With my kids, I used to do visits with increasing intervals. 1st time after 1 min, then 3 min, then 5 min, then 7 min,... I never reached 11 min before they were asleep.


Why have kids (if I read these comments) have such an ingrained idea that you will abandoning them? Is that subconscious, and/or just an emotional response? As in, why would they not presume the inverse (that you will always be there)?


Put yourself in the kid's place: You don't know how to calm yourself, you don't know how to keep yourself warm, you don't know how to get around, you don't know how to get food. You are 100% dependent on people around you. The only thing keeping you alive is the goodwill of those people, and your ability to alert them to your problems. The default is no assumptions, just scream when there's a problem - assumptions are learned.


I was just watching some baby birds who kept calling for the parents for food, and it must be ancient evolutionary speaking as well?


Evolution's indifference is sometimes indistinguishable from cruelty. Presumably we're all descendants of the human and pre-human babies that freaked out at the flimsiest sign of abandonment. Presuming further, the ones who didn't may have had better outcomes for themselves and their parents 99.9% of the time, until e.g. they got lost in the tall Savannah grass just one time, and because of that never got to grow up and have children of their own.

Even if it only happened to, say, 20% of the quiet babies, it's enough to surpass the costs of paranoia.


I assume it is more of the "if the parent leaves me, I am going to die" reflex that is ingrained in babies, so the danger is great enough to warrant panic, even though it is improbable. Plus, very young kids don't have object permanence.


I heard of a parent telling a young kid that beyond the turn on the road there is a Foobarator, and kid dutifully keeps within safe distance without knowing what's a Foobarator nor what threat it poses.

I remember at age 7 being afraid of tigers and dinosaurs at night, sometimes I watched tall coconut trees. I also asked my mum if she will abandon me for a mistake.


Infants especially sleep BETTER when there is noise and people around. For an adult noise means something is possibly coming to harm you and your family at night so it awakens you. For an infant, lack of noise means abandonment and the response is to cry as infants are helpless without their parents


Oh interesting, so having ambient noise helps babies sleep?

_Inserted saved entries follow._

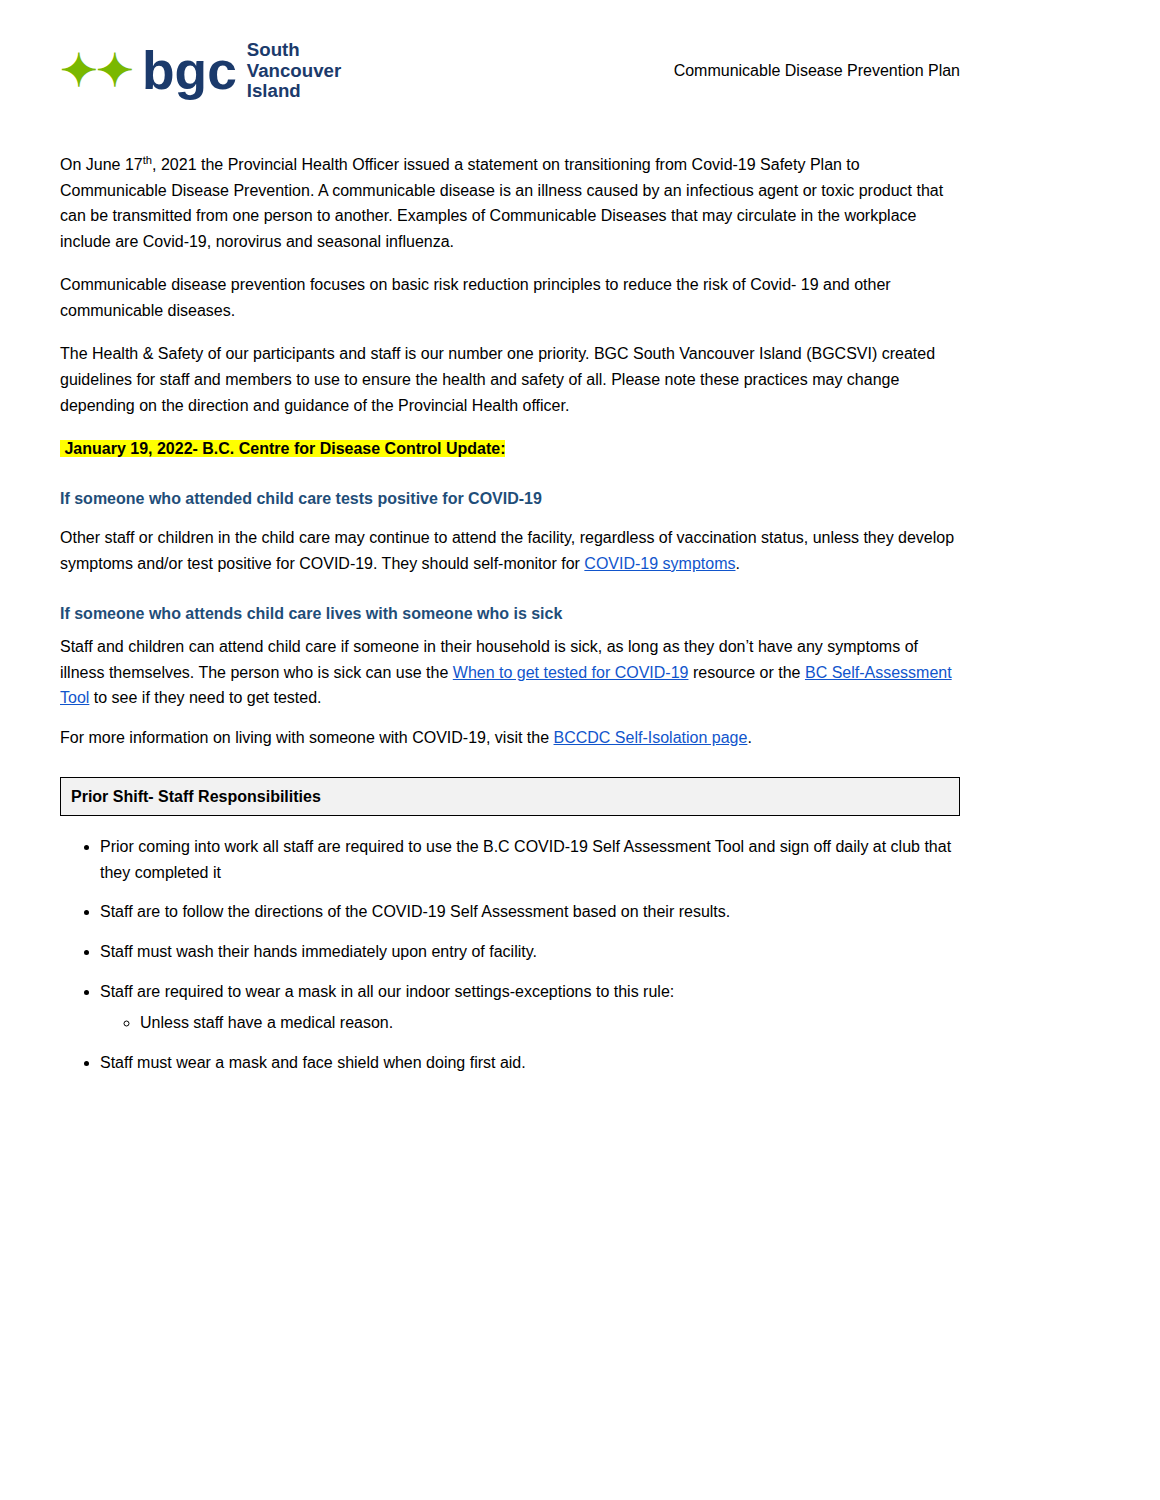✦✦ bgc South
Vancouver
Island
Communicable Disease Prevention Plan
On June 17th, 2021 the Provincial Health Officer issued a statement on transitioning from Covid-19 Safety Plan to Communicable Disease Prevention. A communicable disease is an illness caused by an infectious agent or toxic product that can be transmitted from one person to another. Examples of Communicable Diseases that may circulate in the workplace include are Covid-19, norovirus and seasonal influenza.
Communicable disease prevention focuses on basic risk reduction principles to reduce the risk of Covid- 19 and other communicable diseases.
The Health & Safety of our participants and staff is our number one priority. BGC South Vancouver Island (BGCSVI) created guidelines for staff and members to use to ensure the health and safety of all. Please note these practices may change depending on the direction and guidance of the Provincial Health officer.
January 19, 2022- B.C. Centre for Disease Control Update:
If someone who attended child care tests positive for COVID-19
Other staff or children in the child care may continue to attend the facility, regardless of vaccination status, unless they develop symptoms and/or test positive for COVID-19. They should self-monitor for COVID-19 symptoms.
If someone who attends child care lives with someone who is sick
Staff and children can attend child care if someone in their household is sick, as long as they don’t have any symptoms of illness themselves. The person who is sick can use the When to get tested for COVID-19 resource or the BC Self-Assessment Tool to see if they need to get tested.
For more information on living with someone with COVID-19, visit the BCCDC Self-Isolation page.
Prior Shift- Staff Responsibilities
Prior coming into work all staff are required to use the B.C COVID-19 Self Assessment Tool and sign off daily at club that they completed it
Staff are to follow the directions of the COVID-19 Self Assessment based on their results.
Staff must wash their hands immediately upon entry of facility.
Staff are required to wear a mask in all our indoor settings-exceptions to this rule:
Unless staff have a medical reason.
Staff must wear a mask and face shield when doing first aid.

I had an extremely fussy colicky infant. I never thought that noises would help him sleep. But I noticed he would sleep if I was holding him and talking to someone. One day he was overtired and screaming because he could not sleep, and I turned on the vacuum. He went straight to sleep. It got me thinking about why that would be. Almost all adults would not welcome a vacuum on to fall alseep. We got a white noise generator after and it helped him out.


Like managing a team of diverse thinkers: "Do what works for you(r team)!"


I've read somewhere that white noise is similar to what they hear while they are inside their Mom, so this puts them into a familiar environment, which makes them calm.


They make stuffed animals that play white noise or even human heart sounds. Not sure whether there is scientific data on this, but a lot of parents use them.


I suspect that there were evolutionary pressures at play here.